> **The data**
^^^^

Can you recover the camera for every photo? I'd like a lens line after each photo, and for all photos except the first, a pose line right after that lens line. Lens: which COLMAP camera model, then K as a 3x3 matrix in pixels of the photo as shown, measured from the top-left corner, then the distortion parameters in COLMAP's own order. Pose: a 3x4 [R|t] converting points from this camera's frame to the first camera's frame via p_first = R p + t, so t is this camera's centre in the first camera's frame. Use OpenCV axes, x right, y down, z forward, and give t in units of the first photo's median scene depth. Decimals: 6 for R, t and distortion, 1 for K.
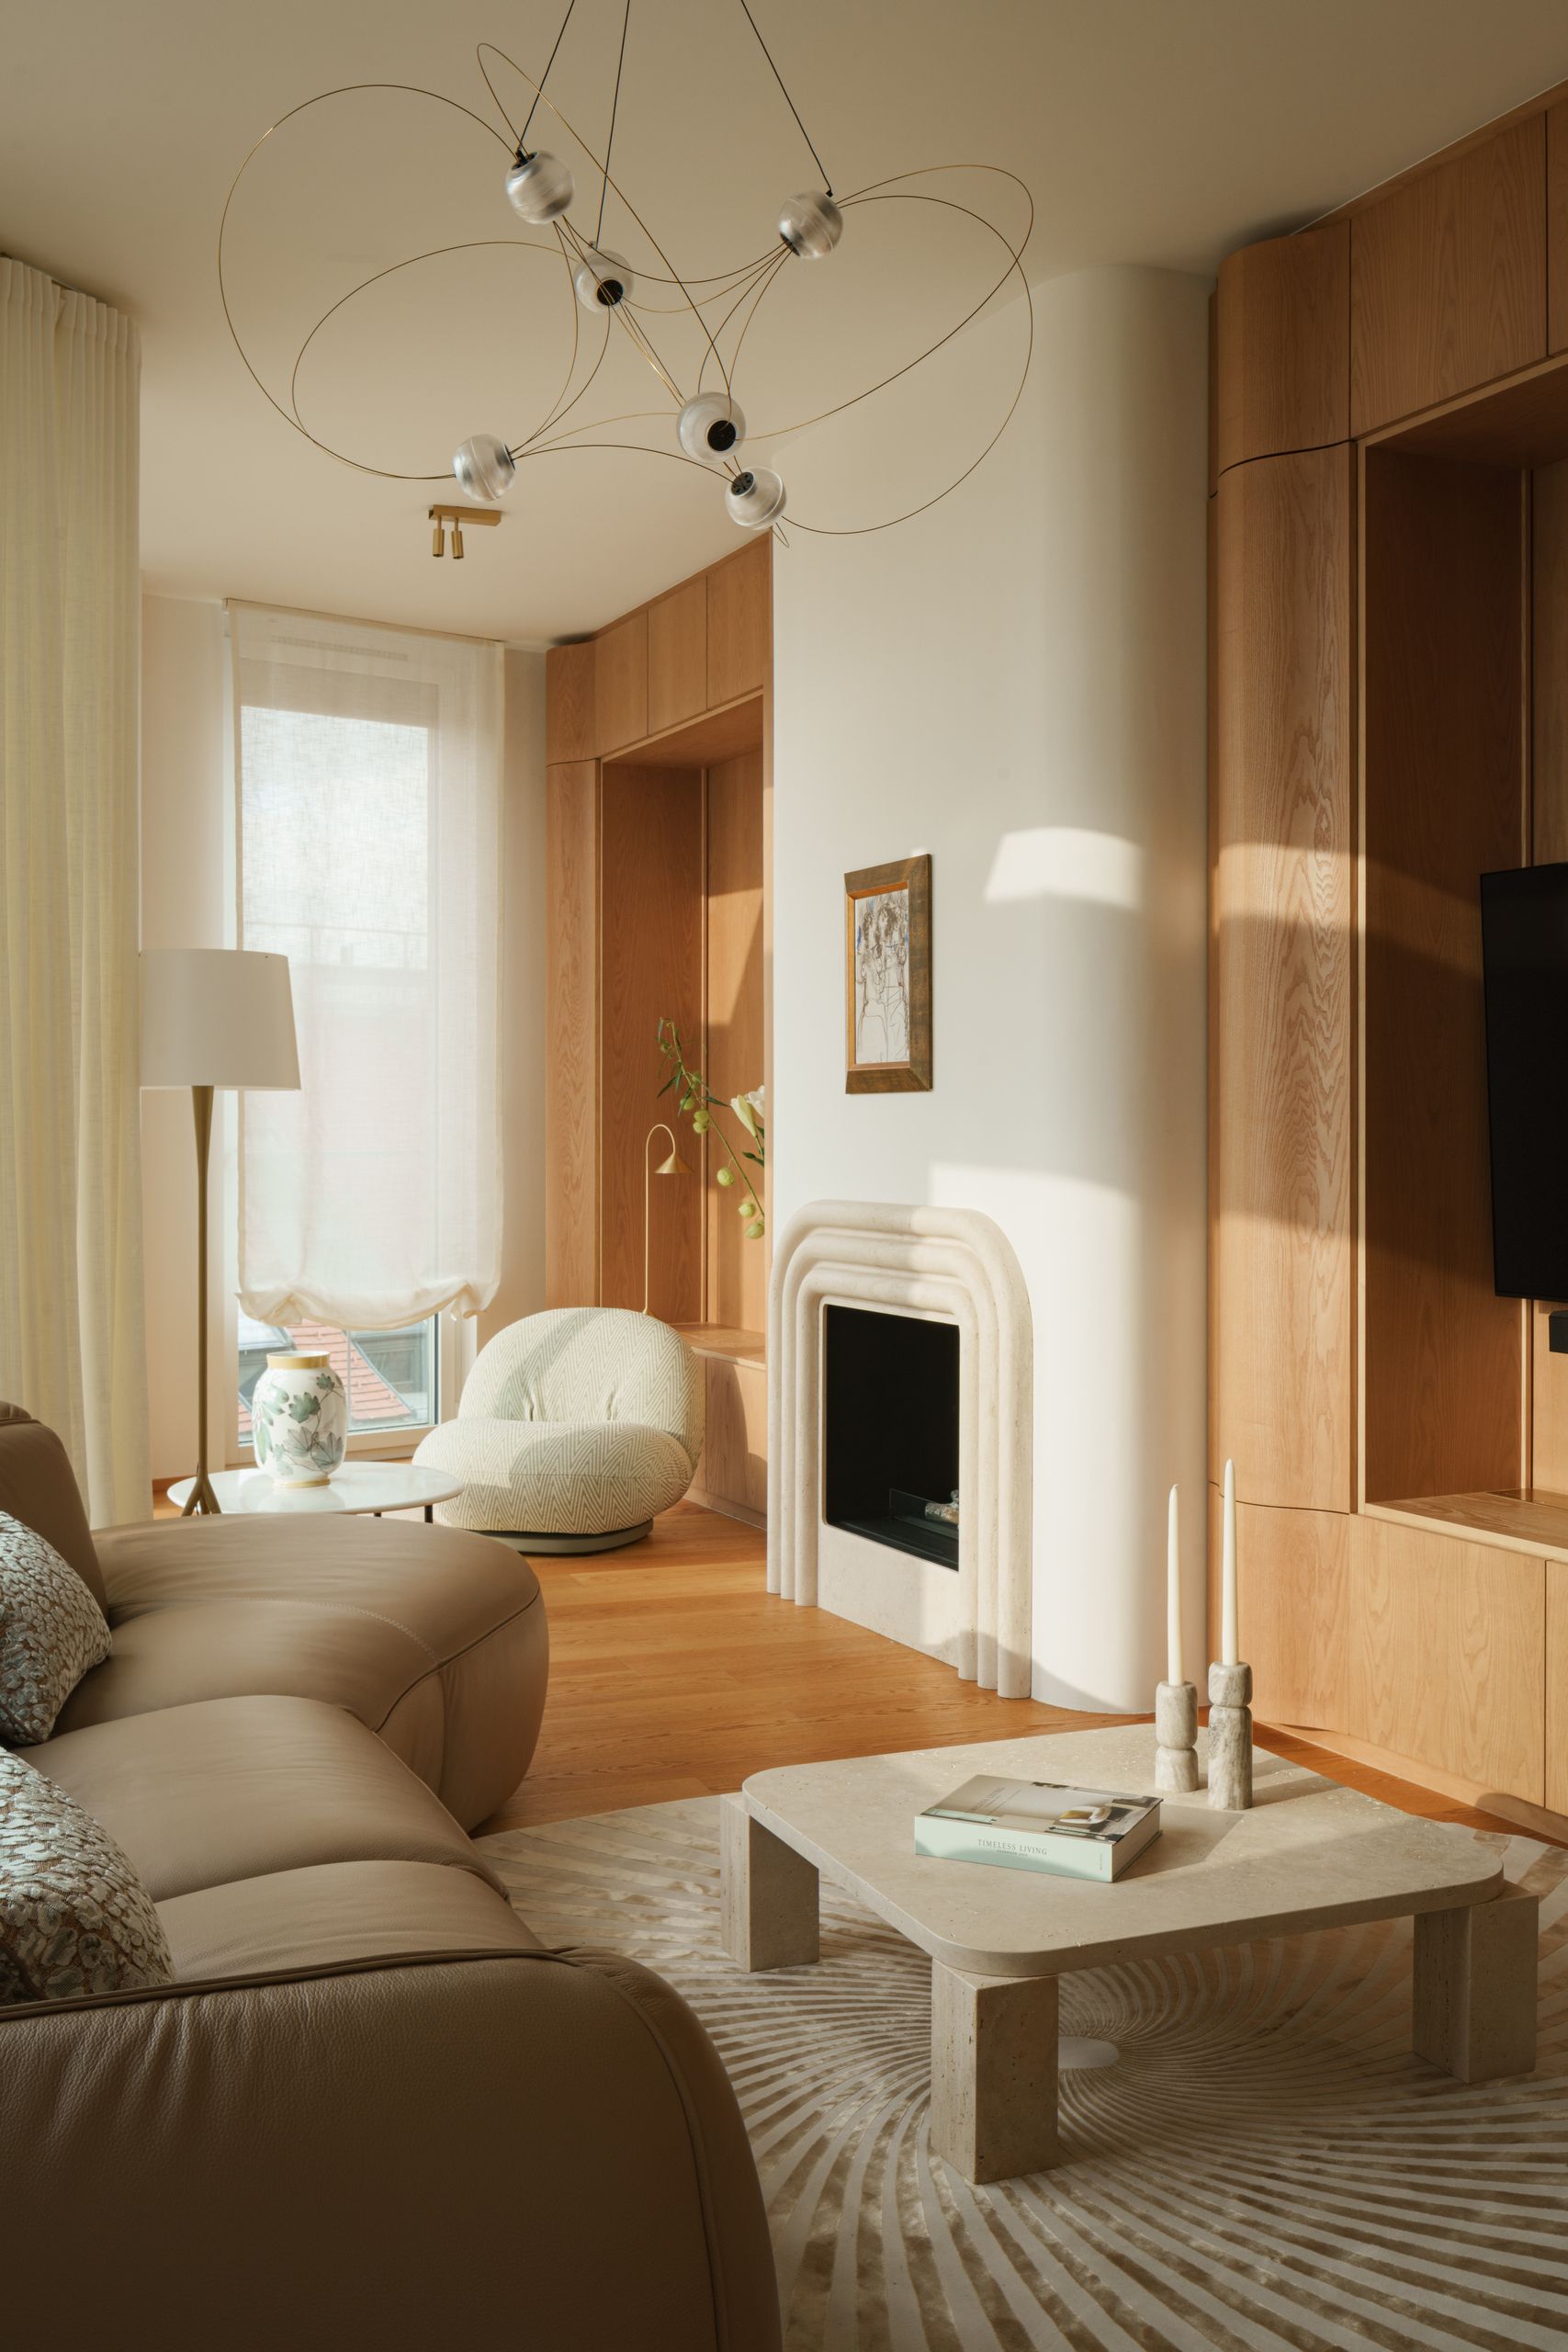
lens RADIAL K [[1606.9, 0, 784.0], [0, 1606.9, 1176.0], [0, 0, 1]] dist [0.001531, 0.000185]
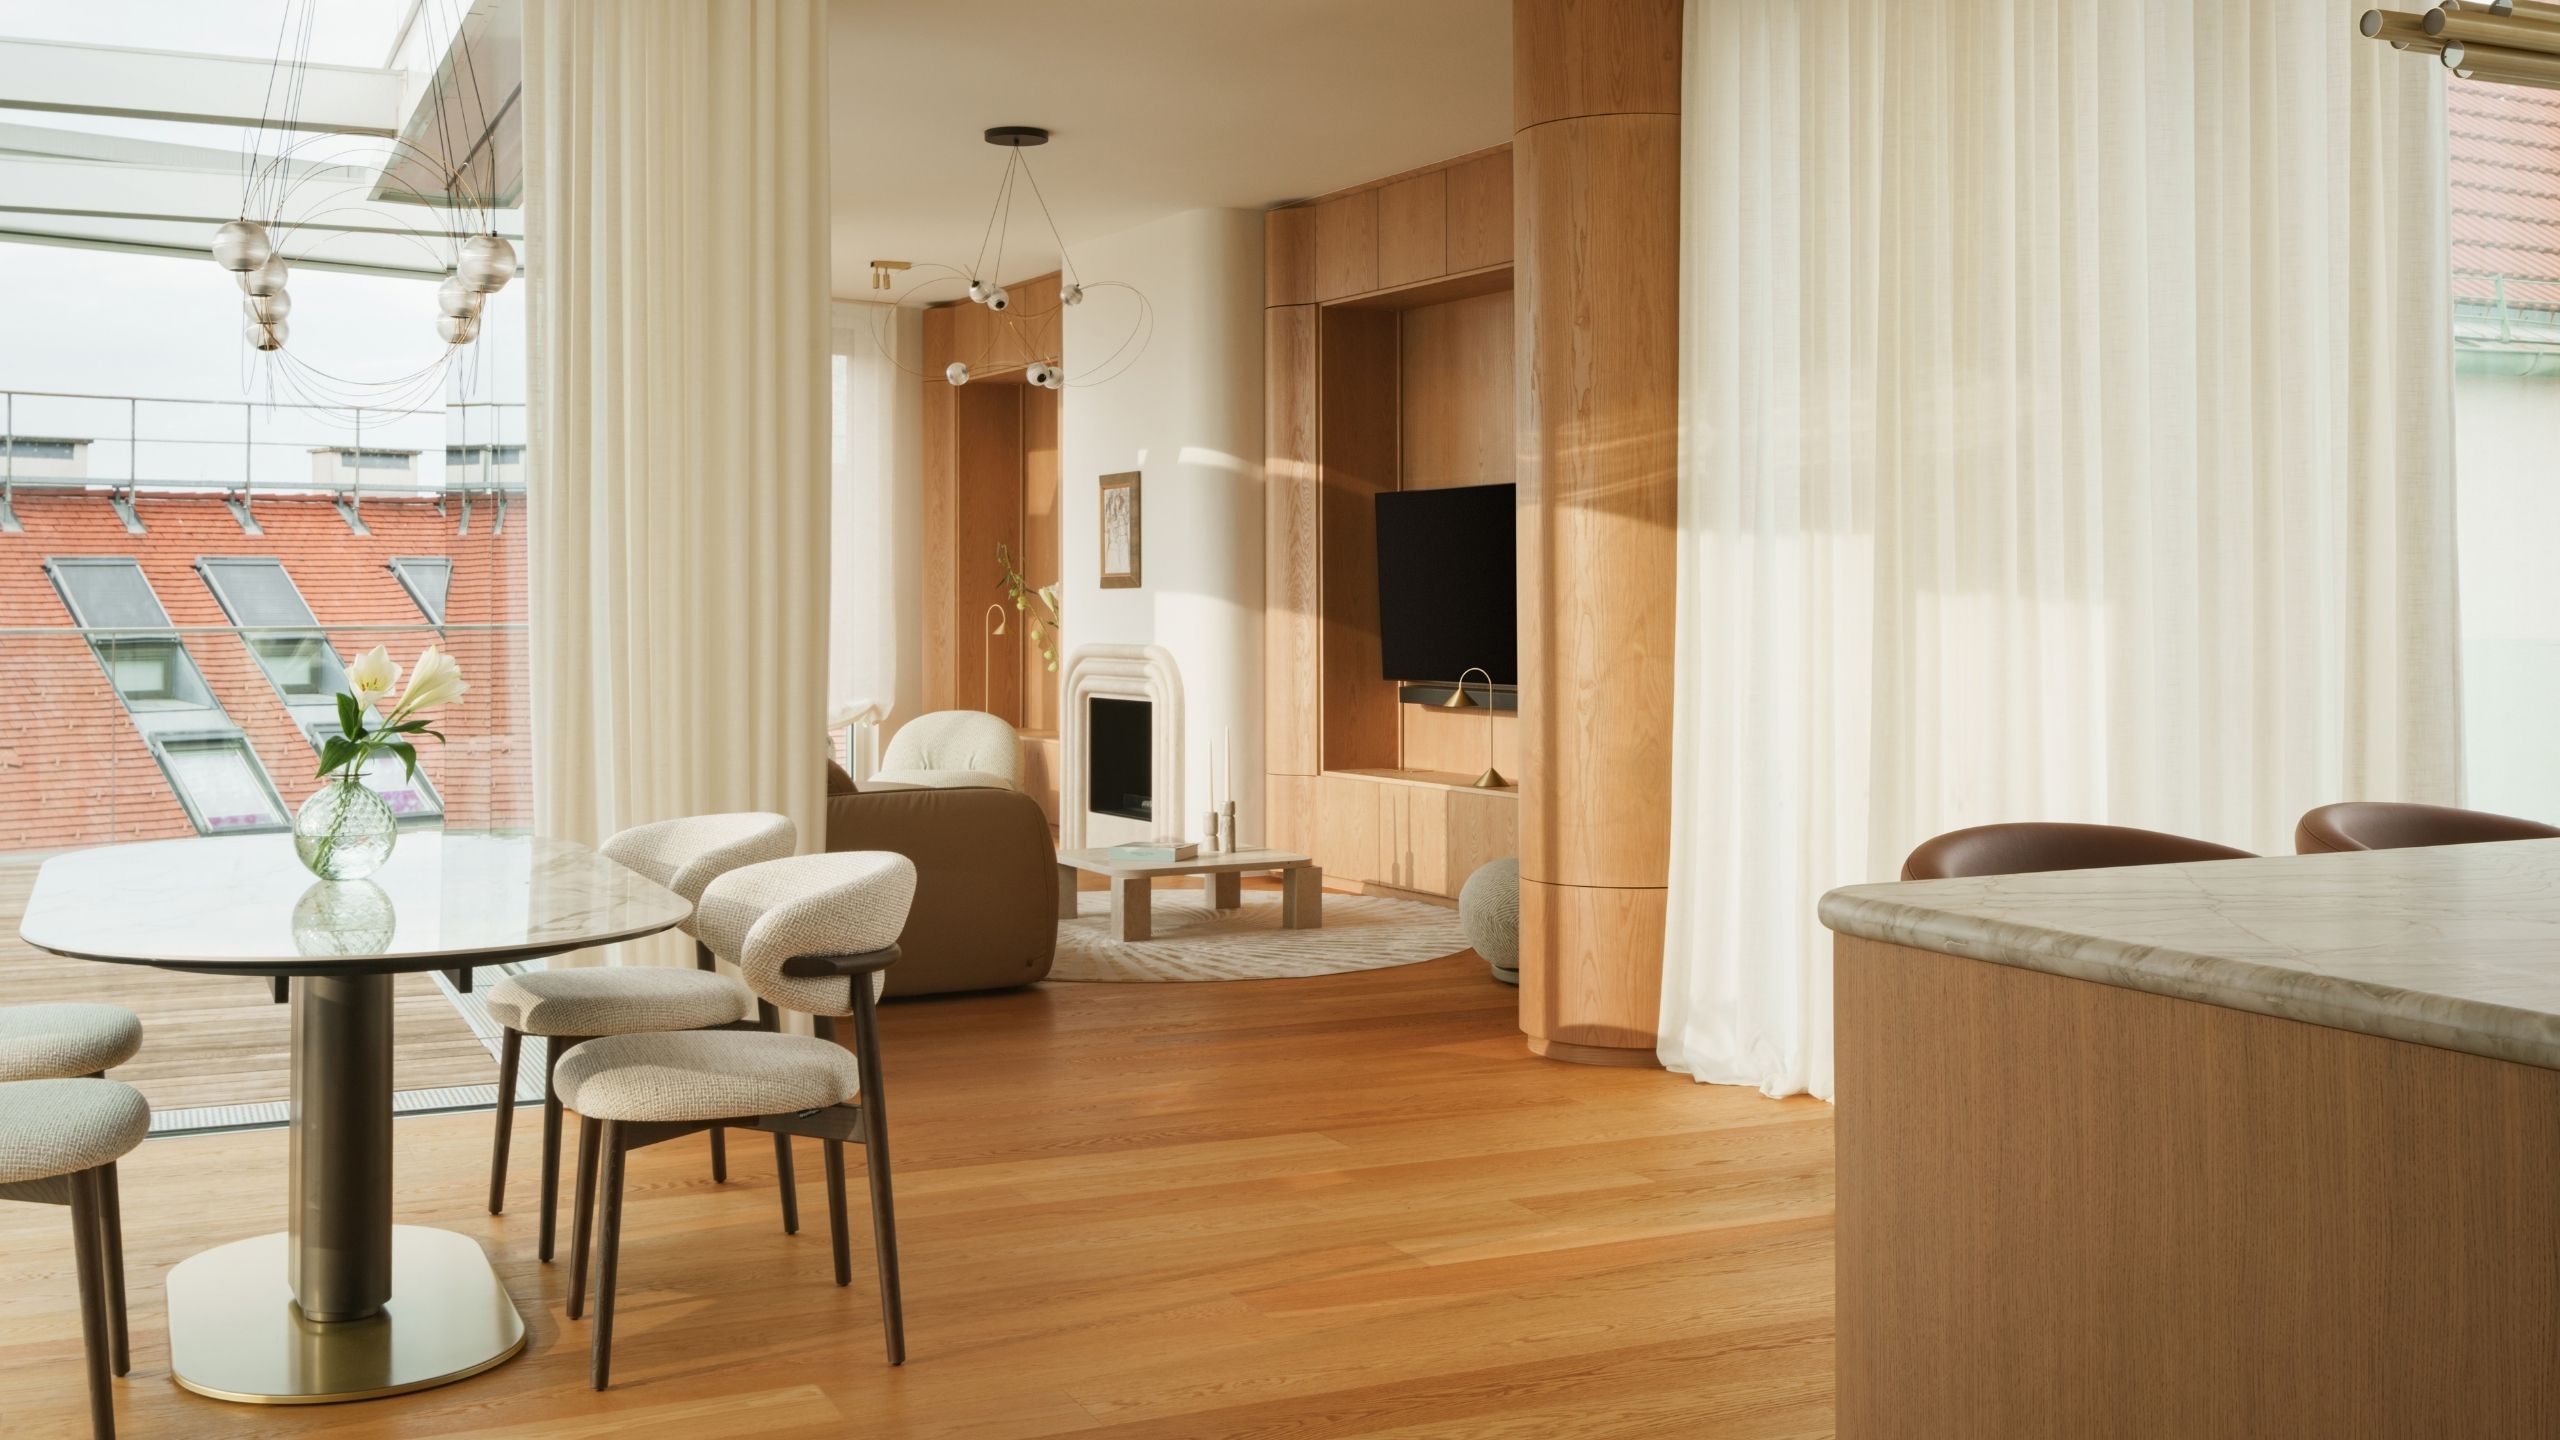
lens RADIAL K [[3092.7, 0, 1280.0], [0, 3092.7, 720.0], [0, 0, 1]] dist [0.000688, 0.001454]
pose [[0.998551, -0.001152, 0.053804, 0.052524], [0.001017, 0.999996, 0.002551, 0.095160], [-0.053807, -0.002492, 0.998548, -2.648080]]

^^^^

> **Problem statement**
Reproduce the lines above verbatim, omitting the pictures.

> **Response for this exercise**
Can you recover the camera for every photo? I'd like a lens line after each photo, and for all photos except the first, a pose line right after that lens line. Lens: which COLMAP camera model, then K as a 3x3 matrix in pixels of the photo as shown, measured from the top-left corner, then the distortion parameters in COLMAP's own order. Pose: a 3x4 [R|t] converting points from this camera's frame to the first camera's frame via p_first = R p + t, so t is this camera's centre in the first camera's frame. Use OpenCV axes, x right, y down, z forward, and give t in units of the first photo's median scene depth. Decimals: 6 for R, t and distortion, 1 for K.
lens RADIAL K [[1606.9, 0, 784.0], [0, 1606.9, 1176.0], [0, 0, 1]] dist [0.001531, 0.000185]
lens RADIAL K [[3092.7, 0, 1280.0], [0, 3092.7, 720.0], [0, 0, 1]] dist [0.000688, 0.001454]
pose [[0.998551, -0.001152, 0.053804, 0.052524], [0.001017, 0.999996, 0.002551, 0.095160], [-0.053807, -0.002492, 0.998548, -2.648080]]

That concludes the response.